Es war die Bundesregierung, die nach der Verhaftung zahlreicher EU-Bürger im vergangenen Jahr erklärt hatte, ein Abschleifen von Handelsschranken komme derzeit nicht in Frage. Und es sieht nicht danach aus, als würde sich hier etwas bewegen. Dennoch ist offensichtlich, dass Präsident Erdoğan auch wegen des großen türkischen Interesses an einer verbesserten Zollunion sich um ein besseres Verhältnis zur EU bemüht und seine berüchtigten Verbalattacken zurückgefahren hatte.  

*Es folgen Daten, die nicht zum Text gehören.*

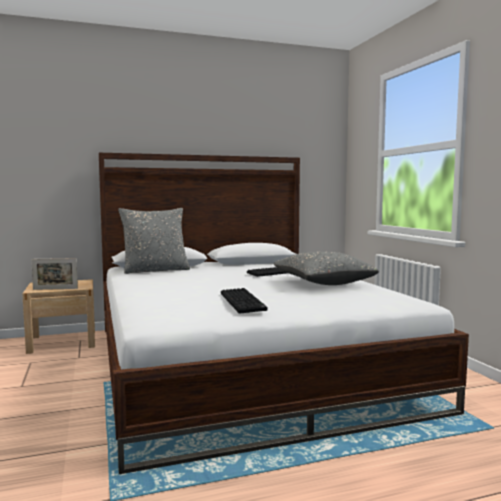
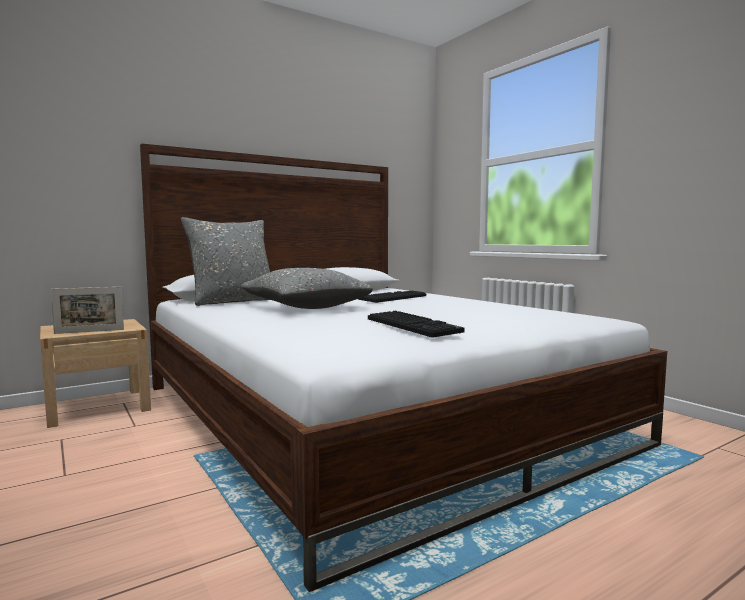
camera: 15 degrees left, 0 degrees up
(323, 283) = (465, 305): grey pillow -> grey pillow (305, 307)

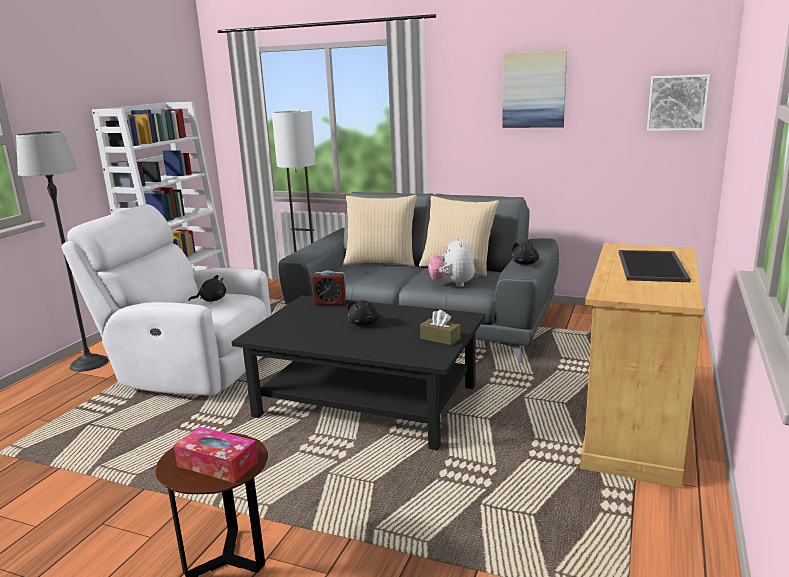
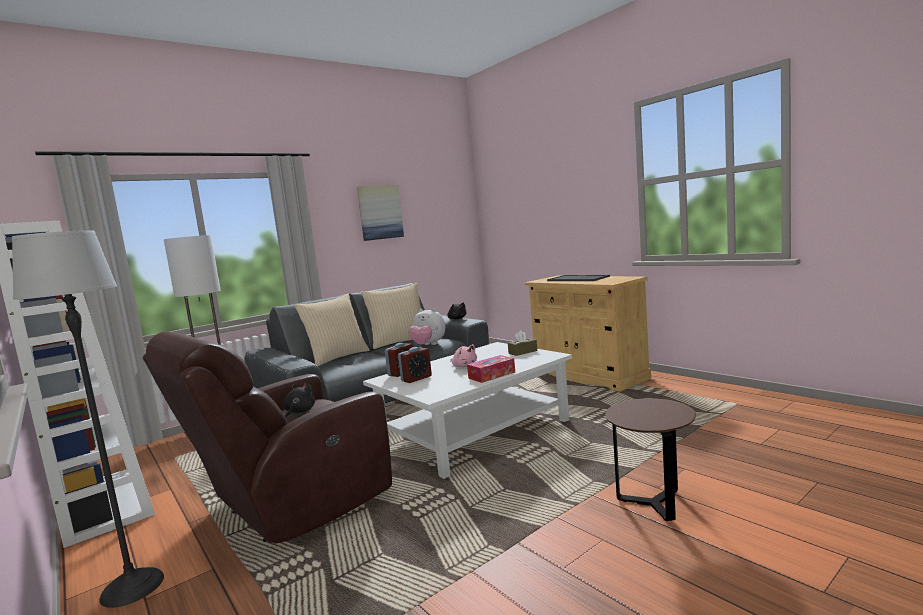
camera: 60 degrees left, 10 degrees down
(190, 370) = (290, 507): white armchair -> brown armchair
(217, 464) = (657, 411): tissue box -> tissue box (492, 375)
(311, 314) = (416, 379): none -> alarm clock
(364, 323) = (464, 366): black plush toy -> pink plush toy
(367, 401) = (475, 433): black coffee table -> white coffee table
(677, 103) = (457, 216): picture -> none

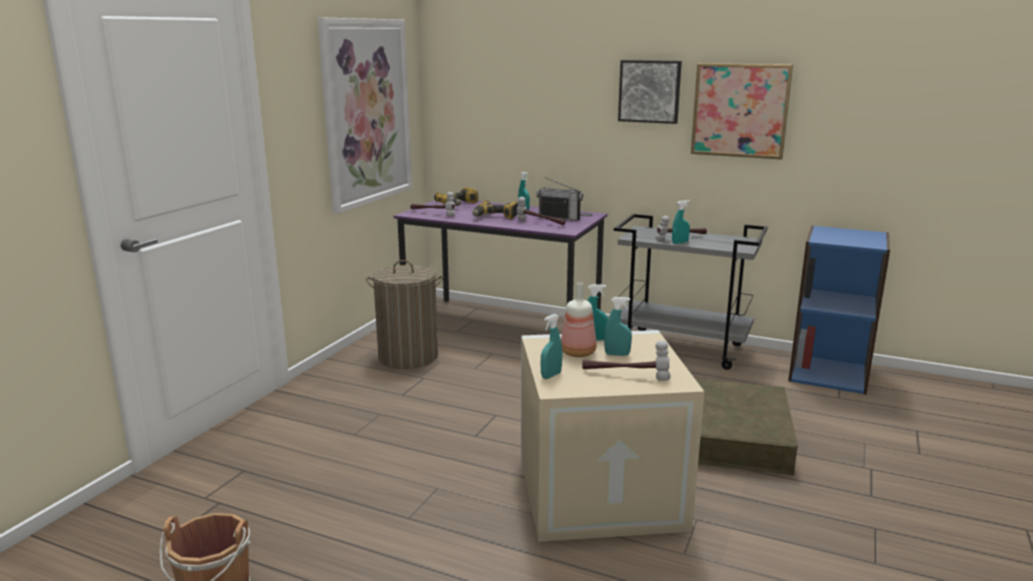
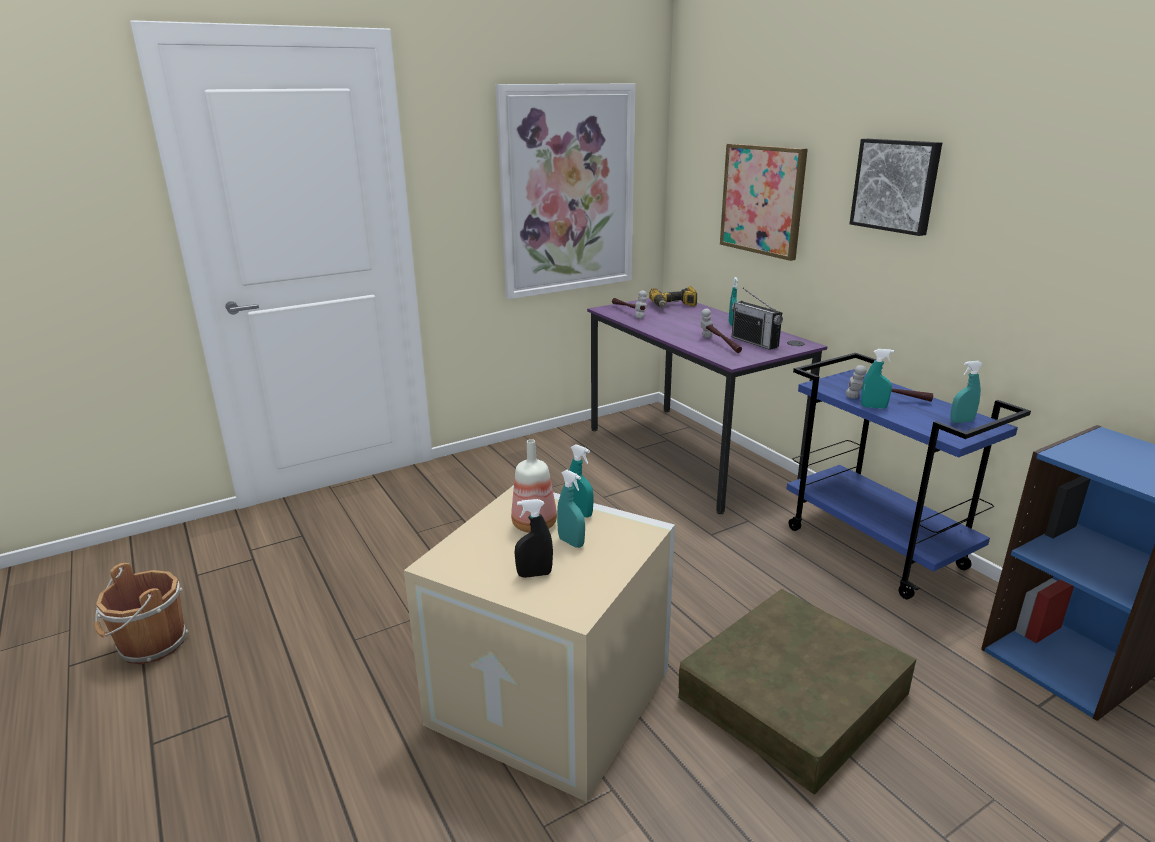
camera: 35 degrees right, 5 degrees up
(408, 357) = (557, 464): laundry basket -> none
(494, 217) = (683, 328): power drill -> none
(551, 375) = (460, 544): turquoise spray bottle -> turquoise spray bottle (961, 421)
(625, 375) = (534, 574): hammer -> black spray bottle
(683, 348) = (876, 548): grey cart -> blue cart
(740, 110) = (1016, 225): picture -> picture (762, 200)

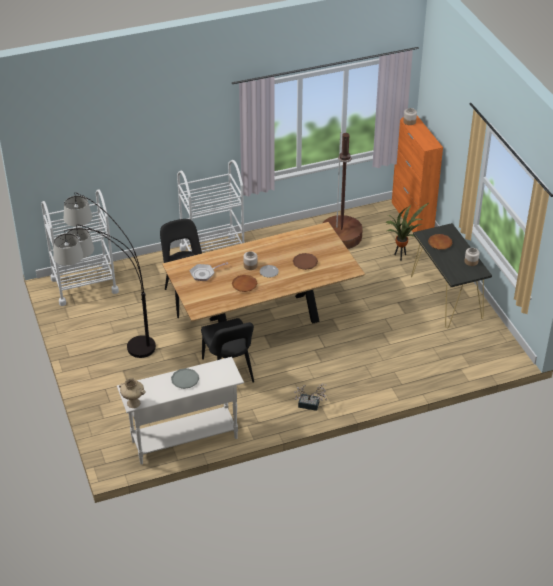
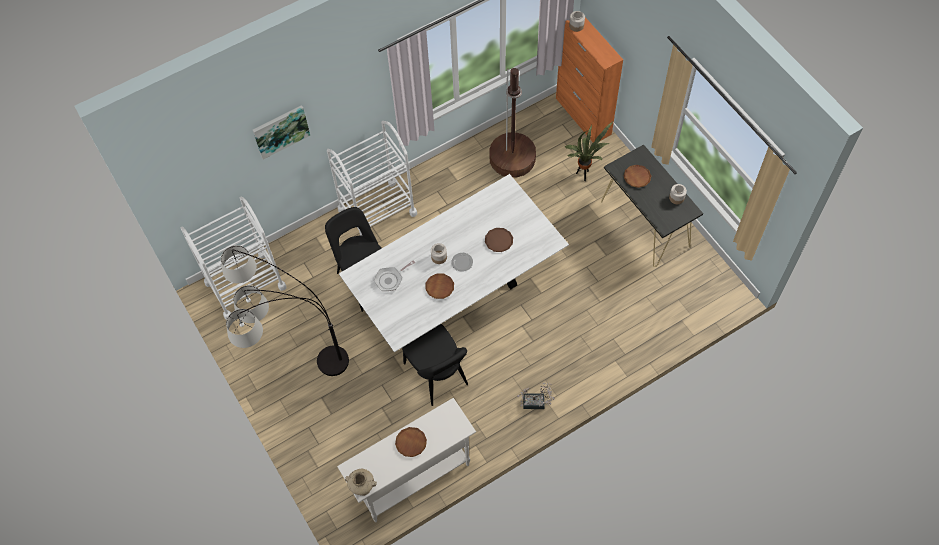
camera: 10 degrees left, 20 degrees up
(141, 139) = (280, 131): none -> picture
(185, 380) = (411, 443): grey plate -> brown plate
(263, 320) = (456, 295): brown dining table -> white dining table

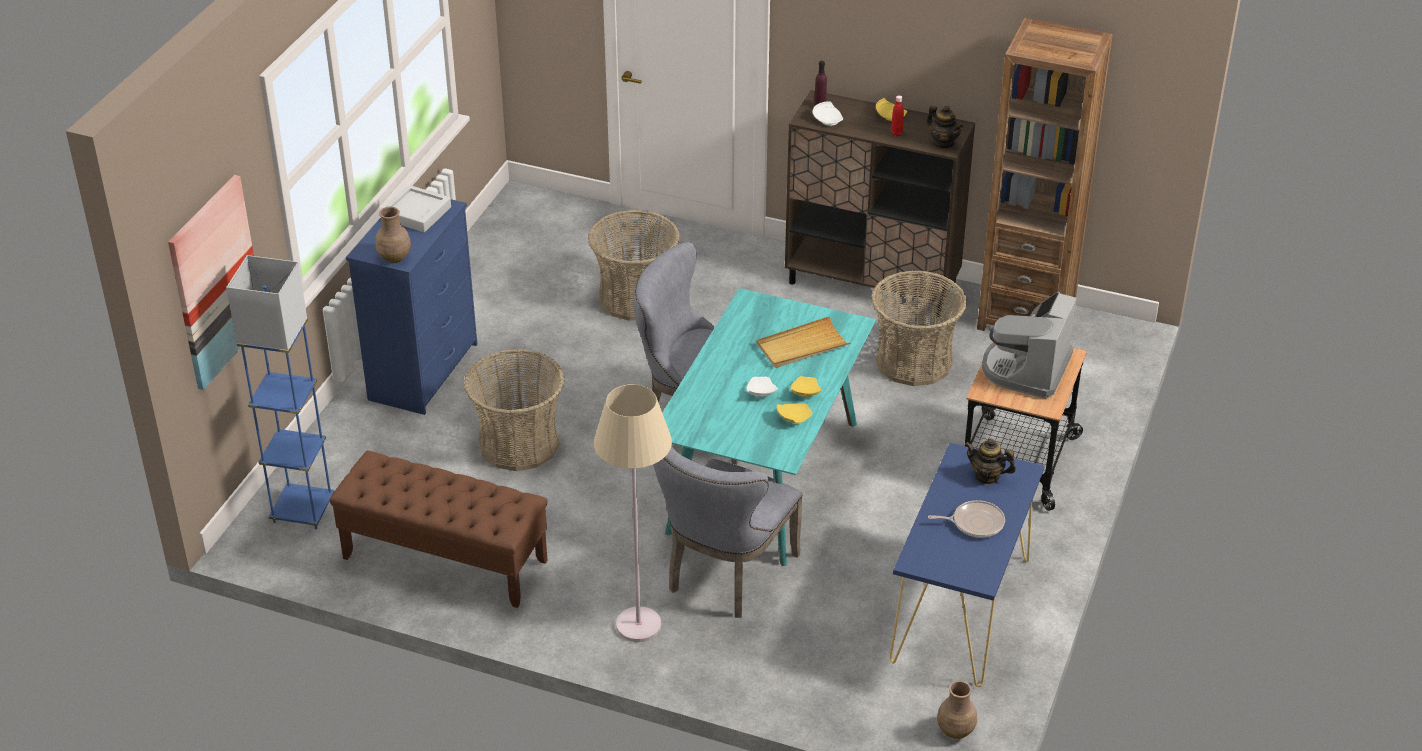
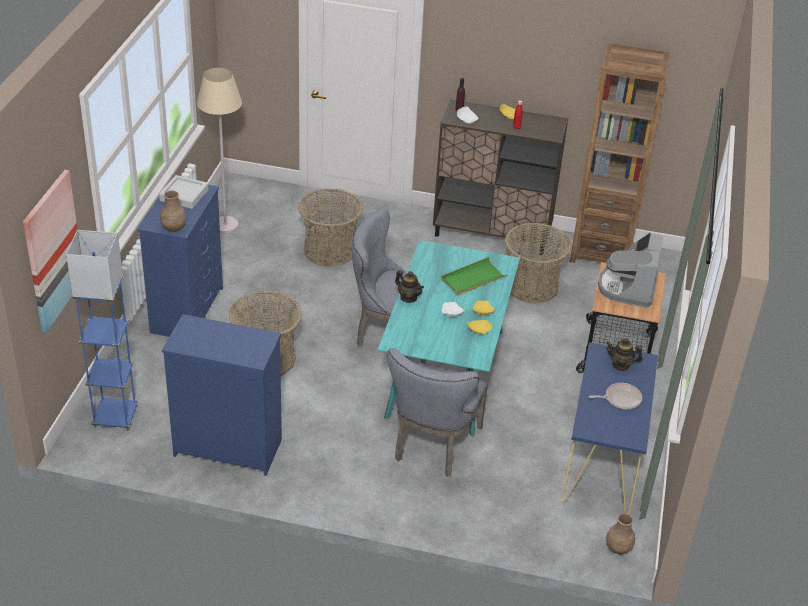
camera: 10 degrees left, 0 degrees up
(444, 559) = (227, 447): brown bench -> blue dresser
(638, 625) = (378, 487): beige floor lamp -> beige floor lamp (225, 225)
(802, 346) = (473, 279): beige tray -> green tray
(943, 143) = (550, 132): teapot -> teapot (408, 297)

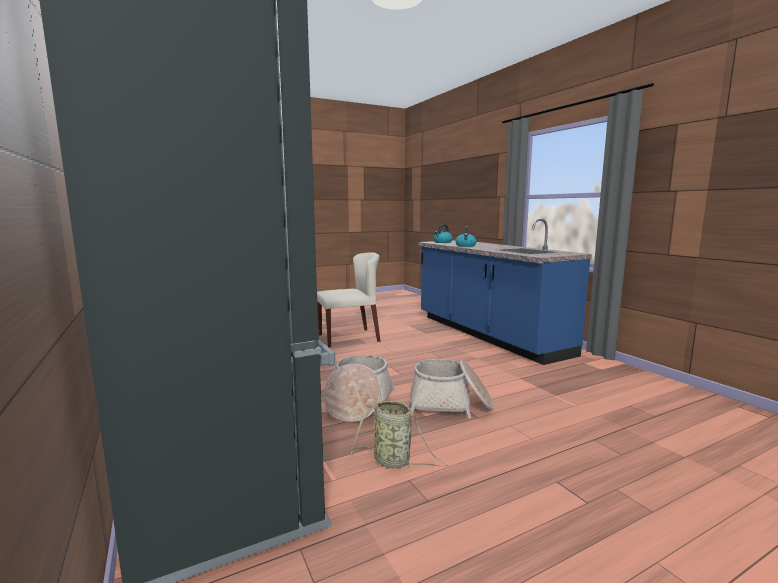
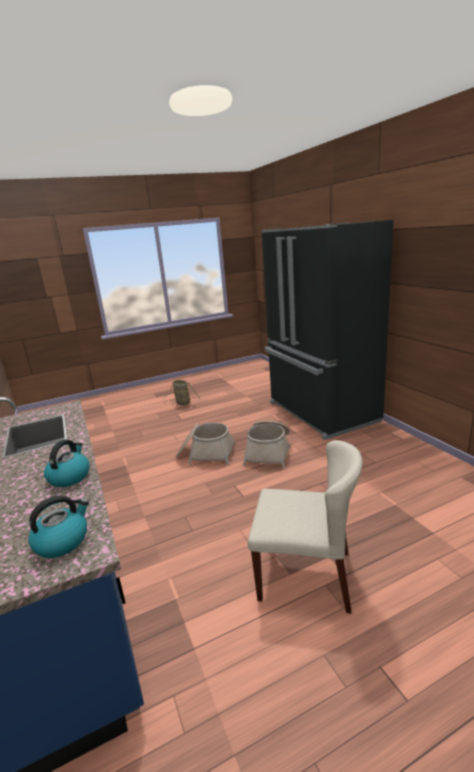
camera: 175 degrees left, 10 degrees up
(349, 338) = (306, 575): beige chair -> beige chair turned 150 degrees counterclockwise
(394, 462) = (247, 421): basket -> basket (182, 403)

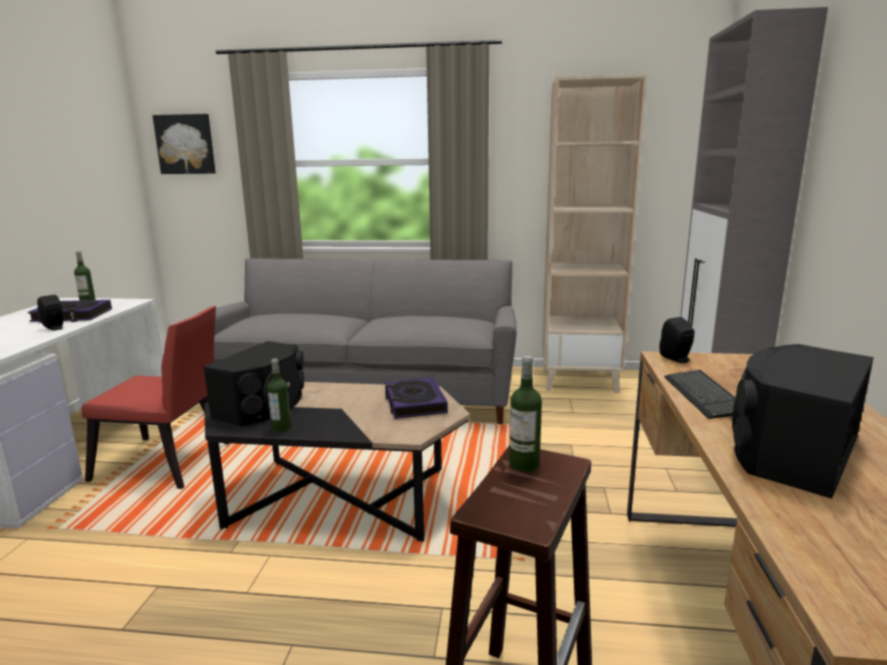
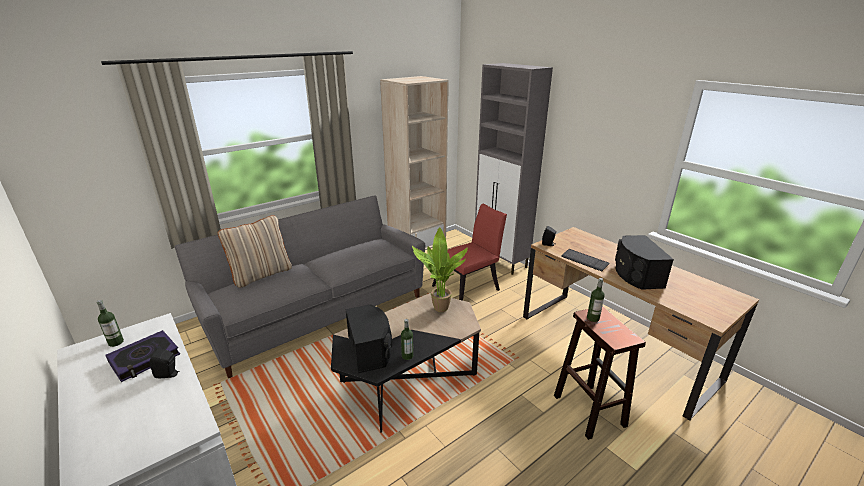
camera: 45 degrees left, 10 degrees up
(169, 463) = (271, 424): red chair -> red chair (469, 287)
(186, 144) = (66, 153): picture -> none
(301, 312) = (261, 274): none -> beige pillow
(414, 403) = (438, 308): book -> potted plant

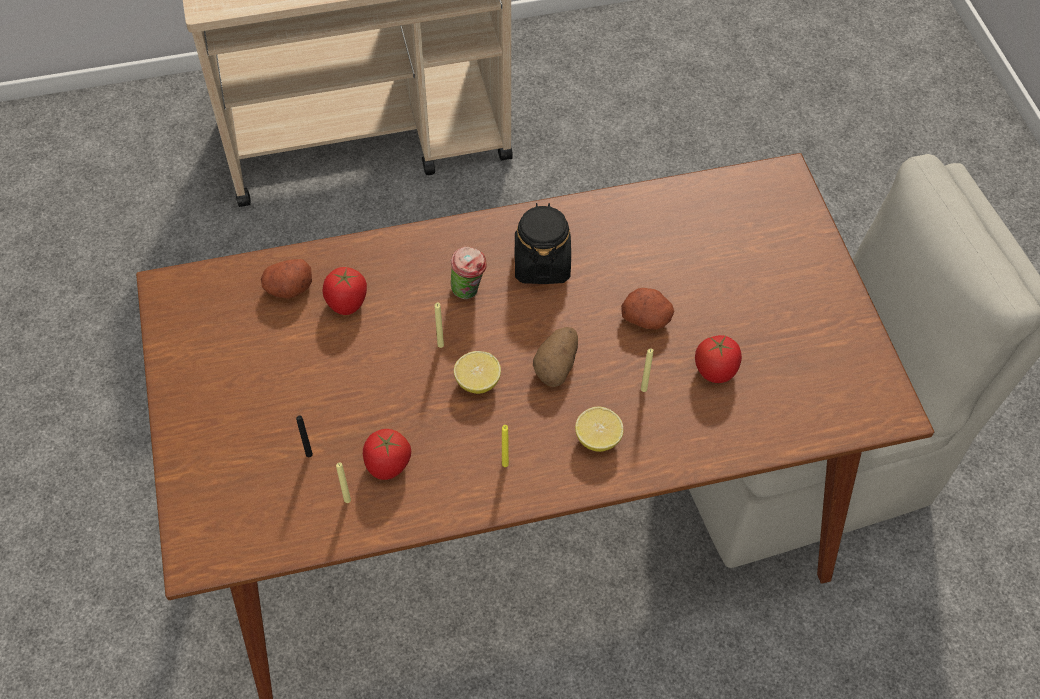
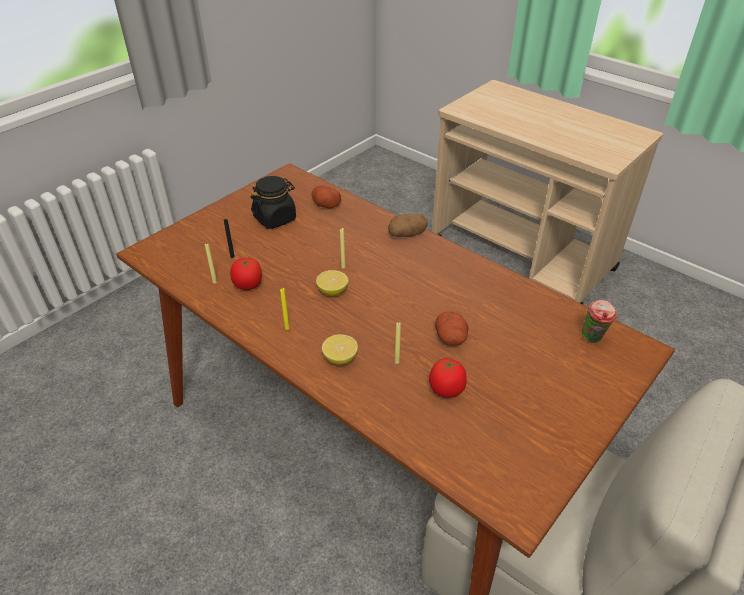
camera: 55 degrees right, 15 degrees down
(347, 303) = (336, 225): tomato -> none
(469, 291) = (389, 260): cup -> cup (593, 339)
(541, 264) = (439, 277): black jar -> black jar (275, 218)
(557, 365) = (375, 316): potato -> potato (407, 234)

Visa-Freiheit bleibt Hängepartie

Auf der türkischen Wunschliste ebenfalls ganz oben steht - seit langem - das Thema Visa-Freiheit. Wie EU-Diplomaten dem ARD-Studio Brüssel bestätigen, übergab Ankara der EU-Kommission vor Wochen ein Schreiben, in dem es darlegt, wie es nun bald die noch ausstehenden Bedingungen dafür erfüllen will. Womit die Türkei den Druck auf Brüssel erhöht. Schnelle Fortschritte erwartet indes auch hier niemand. Schon gar nicht auf dem Spitzentreffen in Warna. Die Gefahr, dass dies ein Gipfel der enttäuschten Erwartungen wird, ist also durchaus gegeben. Wobei das Spitzentreffen allerdings auch das beiderseitige Eingeständnis ist, dass man einander braucht. Und daher gar nicht anders kann, als im Gespräch zu bleiben.